Think about this. An adult speaking here. Someone with no horse in the race. The curriculum we have is not geared to students learning. It is geared towards students learning how to memorize and perform like trained animals just to take a test so a school district can feel bigger about itself. She says, "what children need to do in elementary school is not to cram for high school or college, but to develop ways of thinking and behaving that will lead to valuable knowledge and skills later on."
A few things in the article really stood out for me.
These kids in the inner city are not having complex conversations at home. We should as parents from the day they are born start their critical thinking skills. And this is done through language. Talking to our children, not at them. They do not get this, nor the vocabulary at home. No matter how many Head Starts there are they still come to school short changed. When a child asks "why is the sky blue?" and the answer is, "how the f**k do I know?" a child eventually learns not to ask questions anymore and loses a component, a critical component in how to think and learn for themselves.
But this is not being done with what is happening in the schools, in NYC today. The higher order thinking skills are not being developed. How can they be developed when all it is is test, test, test. Memorize, memorize, memorize. I remember in elementary school myself teachers telling us how in England and Japan the students have a lack of independent thought because of all the rigorous tests the students take.
She also is a big advocate for play. Yes, play. "During the school day, there should be extended time for play. Research has shown unequivocally that children learn best when they are interested in the material or activity they are learning. Play — from building contraptions to enacting stories to inventing games — can allow children to satisfy their curiosity about the things that interest them in their own way." But the charter folks, and the EDiots don't want that.
Sure, let's have school until 5 PM, and then home for hours of homework. Come in on Saturdays. Three weeks of summer vacation. All this is old-fashioned predicated on when the country was full of farmers.

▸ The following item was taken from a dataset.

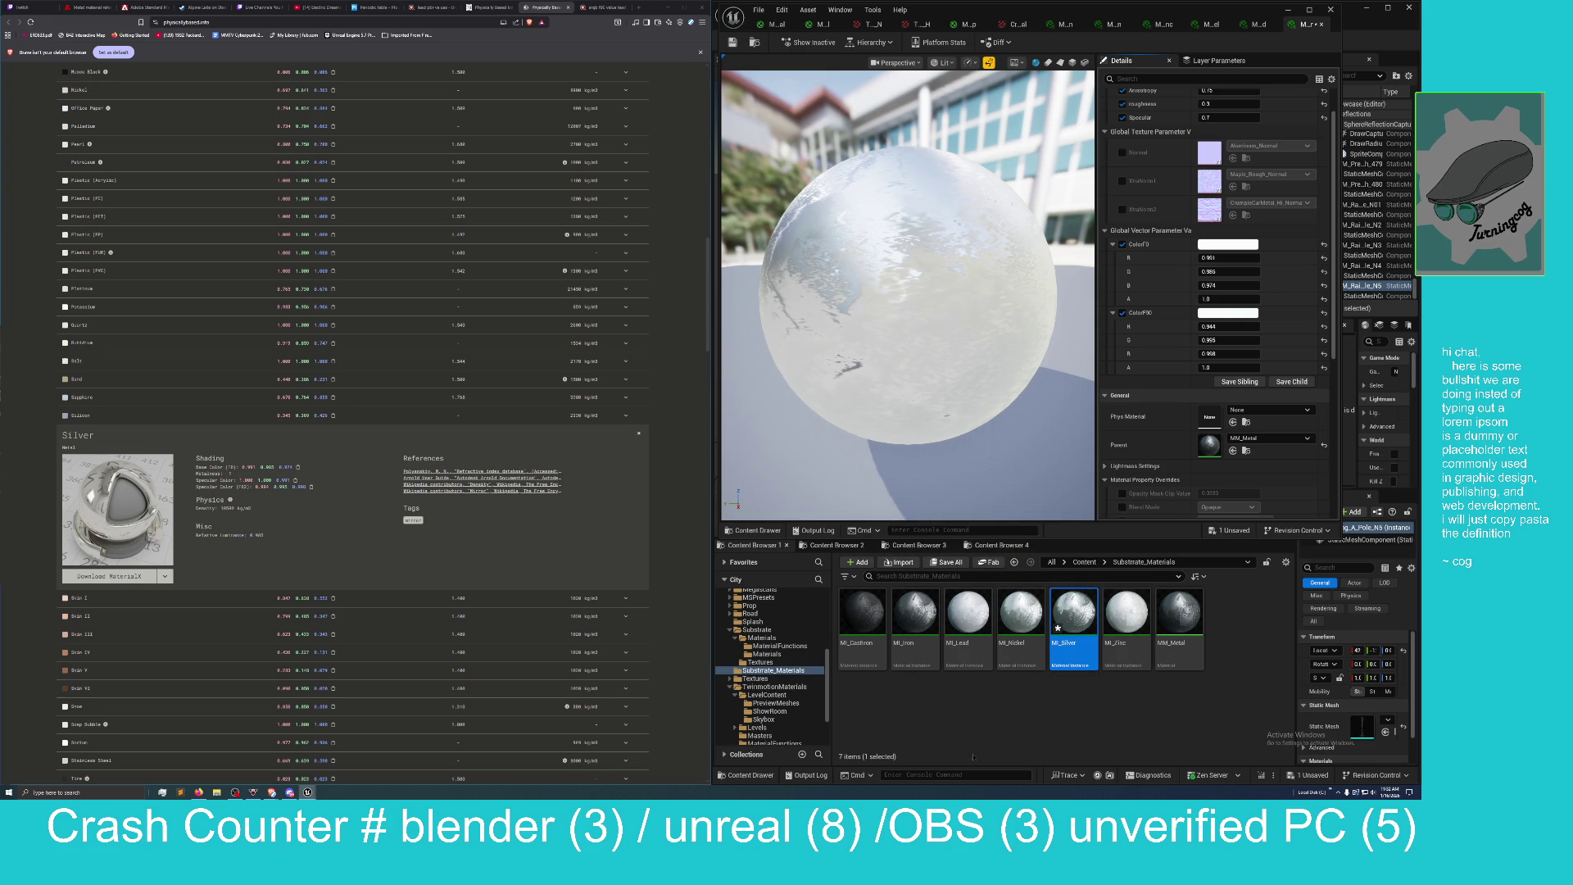
Save MI_Silver with Save Selected and move the material editor aside to reveal the level.
left_click(1310, 775)
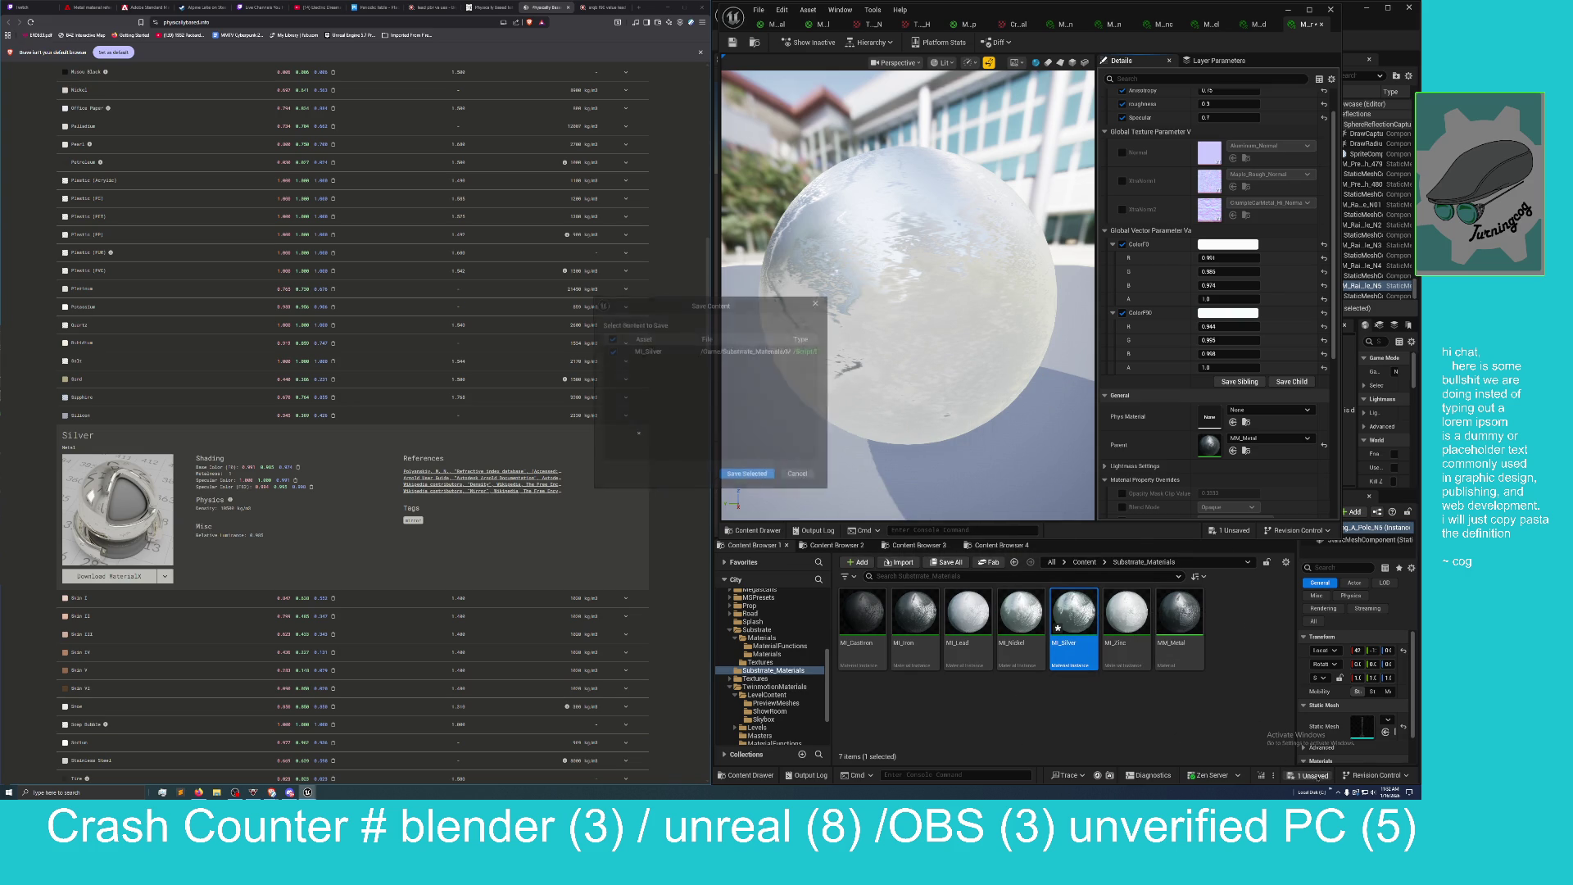
left_click(747, 474)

Bullocks I say.
This is when kids learn the best, and put what they learn into use. During play. Just as an aside. I truly believe the lack of opportunity for team sports, intra-mural, inter-scholastic, rec leagues, etc... really hurts students in the inner city. OK, no more digressing. Here is another really neat thing she said, "during the school day, there should be extended time for play. Research has shown unequivocally that children learn best when they are interested in the material or activity they are learning. Play — from building contraptions to enacting stories to inventing games — can allow children to satisfy their curiosity about the things that interest them in their own way."
Seems to make sense. And I don't think she means the 25 minutes of recess. But why can't we implement what she is advocating? Because it is not something concrete. You can't hold her theories in your hands and see that you have something. Tests are concrete. Testing gives the appearance of accomplishing something, anything. Mostly it accomplishes only hurting students.
I, too, was really impressed with the article concisely saying what we have all intuited, and now is developing a body of evidence.
ReplyDeleteIn time, we will be able to routinely measure the thought processes in childhood that lead to the critical thinking skills that we try to engender. At that point, we will have widespread curriculum change, but, i suspect measuring, in some form, will be carried out regardless. This will not be bad if it will be used to intensify our efforts on those that need it most.